OPEN MEETINGS — Marsha Sutton, a freelance writer covering education issues in San Diego County, says on SDNN.com that she's "struggling with this pseudo-controversy" about how much public funds school officials spent on a Washington, DC dinner recently.

Sutton notes that San Diego Unified School District superintendent Terry Grier spent
$350 on a dinner for himself, two others from his
staff, and three school board members.

The
six were in D.C. on school district business, and this $350 dinner,
along with other travel expenses, may have been charged to the wrong
accounts. Specifically, Grier may have dipped into a pot of federal
money meant exclusively for low-income students, to pay for his travel
expenses and lobbying efforts. The amount in dispute is reportedly
about $2,000.

No question that the $2,000 needs to be charged to the correct
account. But some perspective is needed. Two thousand dollars is less
than .001 percent of the district’s total budget.

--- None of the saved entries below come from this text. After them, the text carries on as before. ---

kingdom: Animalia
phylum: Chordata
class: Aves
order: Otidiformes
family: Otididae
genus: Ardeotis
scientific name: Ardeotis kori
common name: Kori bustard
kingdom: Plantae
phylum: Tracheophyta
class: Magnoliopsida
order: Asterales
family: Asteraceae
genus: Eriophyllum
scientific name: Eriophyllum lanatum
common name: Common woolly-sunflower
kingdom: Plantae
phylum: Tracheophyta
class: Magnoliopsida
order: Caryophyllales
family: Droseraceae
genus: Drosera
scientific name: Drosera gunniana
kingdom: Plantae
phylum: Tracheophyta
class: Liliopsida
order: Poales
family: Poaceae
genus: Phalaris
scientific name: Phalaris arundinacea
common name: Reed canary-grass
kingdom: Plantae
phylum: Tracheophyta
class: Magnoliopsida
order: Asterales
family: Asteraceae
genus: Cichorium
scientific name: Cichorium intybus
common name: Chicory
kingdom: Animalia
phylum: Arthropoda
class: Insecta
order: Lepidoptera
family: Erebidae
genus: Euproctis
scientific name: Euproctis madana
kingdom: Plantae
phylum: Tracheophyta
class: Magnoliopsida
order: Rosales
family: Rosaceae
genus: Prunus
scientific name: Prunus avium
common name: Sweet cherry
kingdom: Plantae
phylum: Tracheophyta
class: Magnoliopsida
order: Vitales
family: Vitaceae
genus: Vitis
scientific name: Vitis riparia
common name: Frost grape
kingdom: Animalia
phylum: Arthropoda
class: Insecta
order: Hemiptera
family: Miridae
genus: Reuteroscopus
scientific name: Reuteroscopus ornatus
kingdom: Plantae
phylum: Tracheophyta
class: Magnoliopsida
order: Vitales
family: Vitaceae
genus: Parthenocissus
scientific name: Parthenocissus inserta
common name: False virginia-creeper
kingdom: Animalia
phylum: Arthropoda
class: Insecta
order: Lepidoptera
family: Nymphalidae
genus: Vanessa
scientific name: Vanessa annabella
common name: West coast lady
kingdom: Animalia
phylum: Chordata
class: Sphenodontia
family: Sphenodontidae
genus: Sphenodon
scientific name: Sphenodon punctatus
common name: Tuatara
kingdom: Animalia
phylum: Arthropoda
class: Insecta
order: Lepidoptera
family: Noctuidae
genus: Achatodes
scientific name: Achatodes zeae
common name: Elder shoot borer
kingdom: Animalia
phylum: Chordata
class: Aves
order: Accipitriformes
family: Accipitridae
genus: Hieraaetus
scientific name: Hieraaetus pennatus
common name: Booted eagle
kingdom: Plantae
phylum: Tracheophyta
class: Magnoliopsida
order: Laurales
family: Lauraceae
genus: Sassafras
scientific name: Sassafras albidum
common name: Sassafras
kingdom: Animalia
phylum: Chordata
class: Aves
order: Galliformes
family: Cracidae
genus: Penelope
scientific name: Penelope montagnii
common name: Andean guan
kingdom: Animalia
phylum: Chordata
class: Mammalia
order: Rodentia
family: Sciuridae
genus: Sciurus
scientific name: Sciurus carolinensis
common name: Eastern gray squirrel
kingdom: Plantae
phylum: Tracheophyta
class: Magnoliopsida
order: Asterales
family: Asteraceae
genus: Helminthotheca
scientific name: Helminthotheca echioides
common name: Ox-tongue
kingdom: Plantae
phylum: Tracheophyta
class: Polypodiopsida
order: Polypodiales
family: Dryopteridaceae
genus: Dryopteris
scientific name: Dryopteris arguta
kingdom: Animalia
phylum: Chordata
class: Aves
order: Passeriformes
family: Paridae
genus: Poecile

Yes, I understand – $2,000 here, $2,000 there, and pretty soon it
adds up to real money. And there is the principle of the thing, to be
sure.

But the bigger problem that shouts out at me is that we have three
trustees sitting around a dinner table with their superintendent, all
discussing … what? What are they discussing?

What
could they possibly be talking about but school district business?
Unless they are incredibly gifted at self-surveillance and friendly
restraint, they’ve got to be gabbing—at least in part—about their
schools, budgets and education policy.

*****

So I’m less troubled by the measly cost of this dinner tab than I am
by the fact that three trustees and a superintendent were all sitting
at the same table at the same time—presumably without public
notification. And unless they were discussing gardening or the weather,
they just shouldn’t do that—no matter who is paying the bill.